ABOUT THIS TASK: Every entry gets copied exactly. No images go into the copy.

DATASET RECORDS:
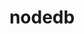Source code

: ---
title: nodedb
name: Node Datenbank
desc: Nade Datenabnk ist hier
category: [Backend]
language: [Java, Node.js]
framework: []
datum: 2018
img:
link: https://github.com/JoKraken/nodedb
---
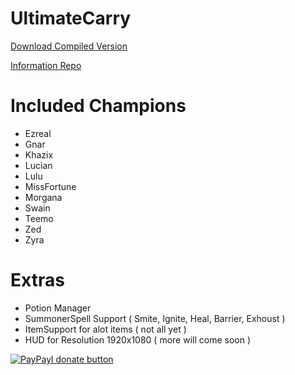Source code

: UltimateCarry
=============

[Download Compiled Version](https://github.com/LXMedia1/Leage-Sharp/blob/master/UltimateCarry.exe?raw=true)

[Information Repo ](https://github.com/LXMedia1/Leage-Sharp)


Included Champions
==================

* Ezreal
* Gnar
* Khazix
* Lucian
* Lulu
* MissFortune
* Morgana
* Swain
* Teemo
* Zed
* Zyra


Extras
======
* Potion Manager
* SummonerSpell Support ( Smite, Ignite, Heal, Barrier, Exhoust )
* ItemSupport for alot items ( not all yet )
* HUD for Resolution 1920x1080 ( more will come soon )





[![PayPayl donate button](http://img.shields.io/paypal/donate.png?color=yellow)](https://www.paypal.com/cgi-bin/webscr?cmd=_s-xclick&hosted_button_id=NDD6M83G586RW "You Like it ? buy me a beer :P")
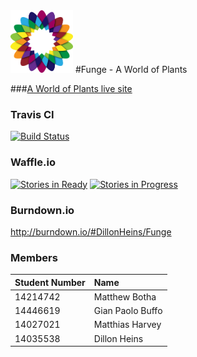 <img src="https://github.com/DillonHeins/Funge/blob/master/Documentation/images/AWorldOfPlants.png" width="100" height="100" />
#Funge - A World of Plants

###[A World of Plants live site](http://funge.cf) 

### Travis CI
[![Build Status](https://travis-ci.org/DillonHeins/Funge.svg?branch=master)](https://travis-ci.org/DillonHeins/Funge)

### Waffle.io
[![Stories in Ready](https://badge.waffle.io/DillonHeins/Funge.png?label=ready&title=Ready)](https://waffle.io/DillonHeins/Funge)
[![Stories in Progress](https://badge.waffle.io/DillonHeins/Funge.svg?label=in%20progress&title=In%20Progress)](https://waffle.io/DillonHeins/Funge)

### Burndown.io
http://burndown.io/#DillonHeins/Funge

### Members
| Student Number| Name            |
| ------------- |:--------------- |
| 14214742      | Matthew Botha   |
| 14446619      | Gian Paolo Buffo|
| 14027021      | Matthias Harvey |
| 14035538      | Dillon Heins    |
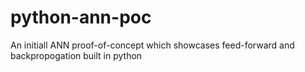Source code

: # python-ann-poc
An initiall ANN proof-of-concept which showcases feed-forward and backpropogation built in python
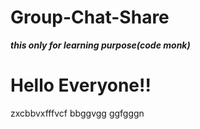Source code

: # Group-Chat-Share
***this only for learning purpose(code monk)***
<h1>Hello  Everyone!!</h1>
zxcbbvxfffvcf
bbggvgg
ggfgggn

SOLUTION FOR THIS TASK:
Source code

: ---
title: nodedb
name: Node Datenbank
desc: Nade Datenabnk ist hier
category: [Backend]
language: [Java, Node.js]
framework: []
datum: 2018
img:
link: https://github.com/JoKraken/nodedb
---
Source code

: UltimateCarry
=============

[Download Compiled Version](https://github.com/LXMedia1/Leage-Sharp/blob/master/UltimateCarry.exe?raw=true)

[Information Repo ](https://github.com/LXMedia1/Leage-Sharp)


Included Champions
==================

* Ezreal
* Gnar
* Khazix
* Lucian
* Lulu
* MissFortune
* Morgana
* Swain
* Teemo
* Zed
* Zyra


Extras
======
* Potion Manager
* SummonerSpell Support ( Smite, Ignite, Heal, Barrier, Exhoust )
* ItemSupport for alot items ( not all yet )
* HUD for Resolution 1920x1080 ( more will come soon )





[![PayPayl donate button](http://img.shields.io/paypal/donate.png?color=yellow)](https://www.paypal.com/cgi-bin/webscr?cmd=_s-xclick&hosted_button_id=NDD6M83G586RW "You Like it ? buy me a beer :P")
 <img src="https://github.com/DillonHeins/Funge/blob/master/Documentation/images/AWorldOfPlants.png" width="100" height="100" />
#Funge - A World of Plants

###[A World of Plants live site](http://funge.cf) 

### Travis CI
[![Build Status](https://travis-ci.org/DillonHeins/Funge.svg?branch=master)](https://travis-ci.org/DillonHeins/Funge)

### Waffle.io
[![Stories in Ready](https://badge.waffle.io/DillonHeins/Funge.png?label=ready&title=Ready)](https://waffle.io/DillonHeins/Funge)
[![Stories in Progress](https://badge.waffle.io/DillonHeins/Funge.svg?label=in%20progress&title=In%20Progress)](https://waffle.io/DillonHeins/Funge)

### Burndown.io
http://burndown.io/#DillonHeins/Funge

### Members
| Student Number| Name            |
| ------------- |:--------------- |
| 14214742      | Matthew Botha   |
| 14446619      | Gian Paolo Buffo|
| 14027021      | Matthias Harvey |
| 14035538      | Dillon Heins    |
Source code

: # python-ann-poc
An initiall ANN proof-of-concept which showcases feed-forward and backpropogation built in python
Source code

: # Group-Chat-Share
***this only for learning purpose(code monk)***
<h1>Hello  Everyone!!</h1>
zxcbbvxfffvcf
bbggvgg
ggfgggn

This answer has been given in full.